Gutes Schuhwerk ist wichtig, um Bänder, Knochen und Gelenke nicht zu überlasten. Leider lässt auch der beste Schuh irgendwann nach – ohne dass man es ihm ansieht. Der kritische Punkt liegt bei etwa 500 km. Laufen oder gehen Sie dreimal pro Woche drei km, macht das in der Woche etwa neun, im Jahr 478 km. Nach einem guten Jahr ist also ein neues Paar fällig. Tipp: Ein gut sitzendes, günstiges Modell ist besser als ein nicht optimales Luxusmodell!

 

Pausen müssen sein!

Muskeln, Ausdauer, Herz und Lunge verbessern sich nicht während des Trainings, sondern während der Erholung dazwischen. Deswegen: Übertreiben Sie es nicht, und drehen Sie lieber nur alle zwei Tage Ihre Walking-Runde!

 

Wer krank ist, sollte keinen Sport machen!

Bei den geringsten Symptomen einer Erkältung und erst recht bei Fieber ist Sport tabu! Packen Sie sich aufs Sofa, und kurieren Sie sich aus! Im schlimmsten Fall drohen sonst lebensgefährliche Entzündungen am Herzen! Nach drei fieberfreien Tagen kann es dann wieder losgehen – aber bitte langsam!

 

... Zahnarzt

 

Zähne erst 30 Minuten nach dem Essen putzen!

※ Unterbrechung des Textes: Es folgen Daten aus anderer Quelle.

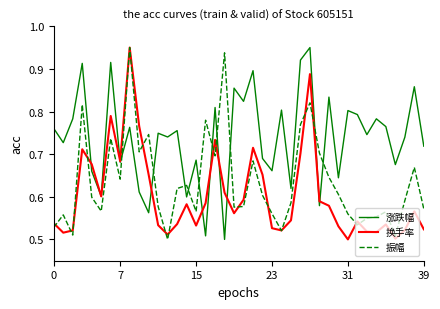

How many intersections are there between 涨跌幅 and 振幅?

10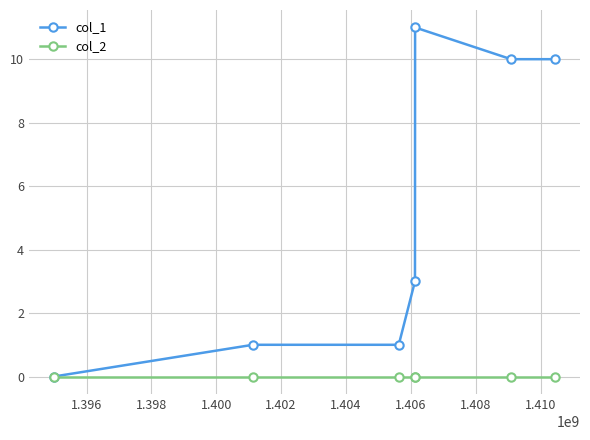

Is this an area chart (filled region under the line)?

No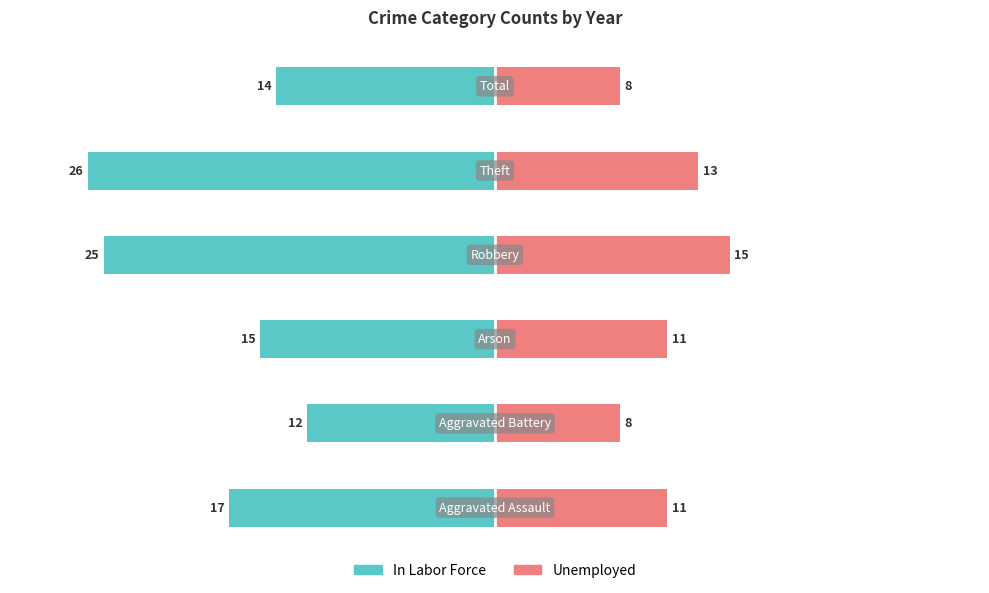

How many groups of bars are there?

6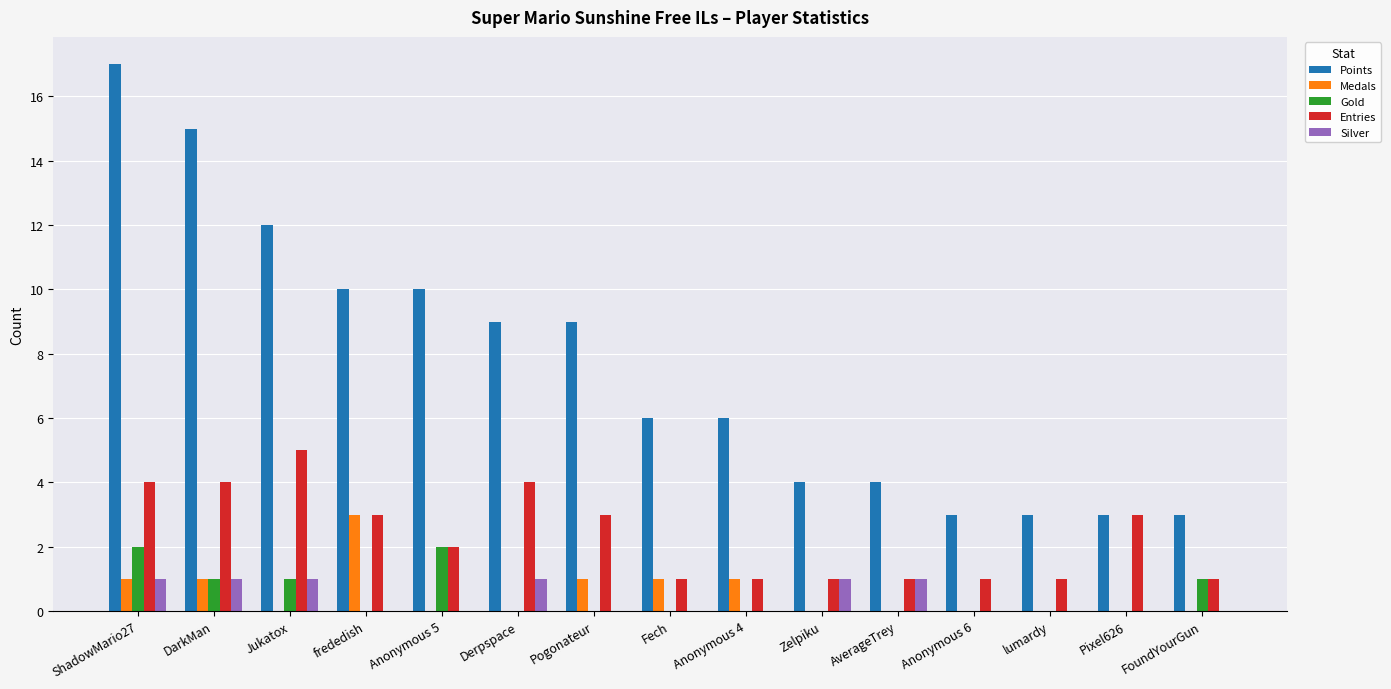

What is the sum of all Gold values?

7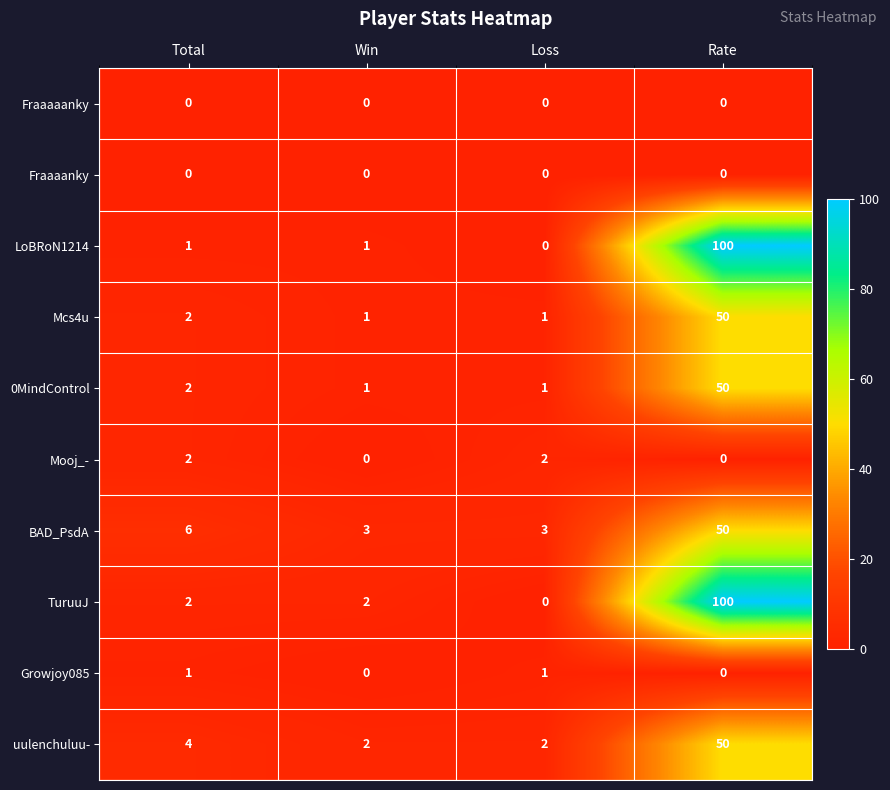

Is the value of Mcs4u at Win greater than the value of Mooj_- at Total?

No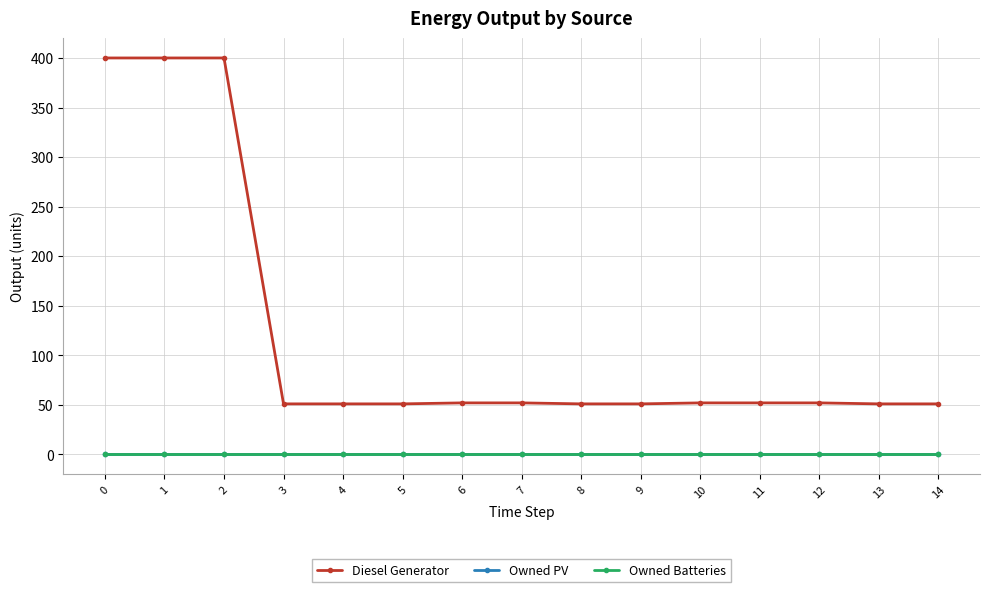

Is this an area chart (filled region under the line)?

No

Säuren in Lebensmitten lösen den Zahnschmelz etwas an. Putzen Sie zu früh die Zähne, schrubben Sie ihn mit weg – unwiederbringlich! Besser: nach dem Essen Wasser trinken und einen zuckerfreien Kaugummi kauen. Der fördert die Produktion von Speichel, der wiederum die Säuren neutralisiert.

 

Benutzen Sie nur weiche Zahnbürsten!

Mit harter Zahnbürste ordentlich schrubben ist die falsche Strategie. Dabei entstehen Verletzungen am Zahnfleisch, Bakterien können eindringen und Entzündungen (Parodontitis) auslösen. Langfristig droht der Verlust gesunder Zähne! Und auch der Zahnschmelz mag es lieber sanft: mit weicher Bürste und Zahnpasta ohne Schmirgel-Partikel, wie sie zum Beispiel in Zahnweiß-Cremes stecken.

 

Trinken Sie täglich ein Glas Cranberrysaft

Cranberrysaft (Reformhaus) enthält einen Stoff, der verhindert, dass sich Bakterien anheften können. Das verringert das Risiko für Karies, aber auch von Blasenentzündungen und Erkältungen.